The DDD algebra views serialization as primarily a behavioral problem. Yet, the goal of 
scheduling is often architecturally dictated. One must use a limited set of resources. Register 
allocation, functional allocation, and timing are not fully exposed in DDD’s behavioral represen- 
tations. Serialization tables display these aspects more clearly than DDD’s co-recursive stream 
equations, making them a better suited medium for the schedule specification process. 

Retiming: Starfish supports retiming in two ways. One is with serialization tables and local 
re-serialization, or adjustment of schedules. The other is with a transformation that converts 
combinational signals to sequential signals and vice versa. In schematic terms, the transformation 
pushes a functional unit from one side of a register to the other. Although retiming is the critical 
step in transforming abstract signals to representation signals, the motivating example in Starfish 
was a stack-calculator derivation.
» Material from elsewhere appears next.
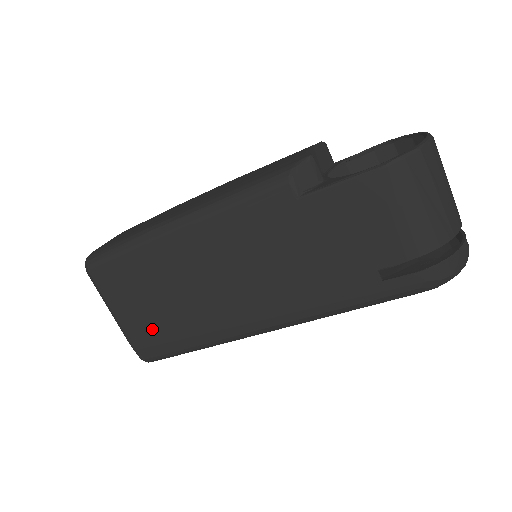
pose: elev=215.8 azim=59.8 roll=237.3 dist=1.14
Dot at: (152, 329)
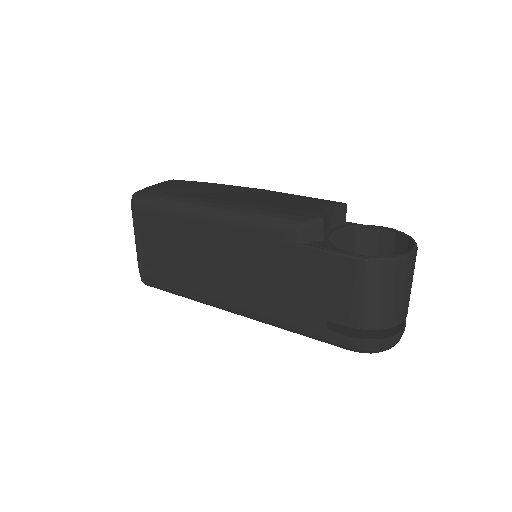
Dot at: (158, 266)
The original specification used a combinational top accessor 
for the output signal. Any plausible implementation would store the top value in a register. The 
exercise of hand-specifying a stack-calculator with a registered top signal was enough to see a 
generalizable pattern. Indeed, equivalent transformations have been used in formal synthesis and 
microarchitecture algebra. 

This talk surveys Starfish’s incorporation of behavior tables, data refinement, serialization, 
and retiming into design derivation. Please see my thesis [1] for an in-depth presentation of these 
techniques; full text is freely available on the Web.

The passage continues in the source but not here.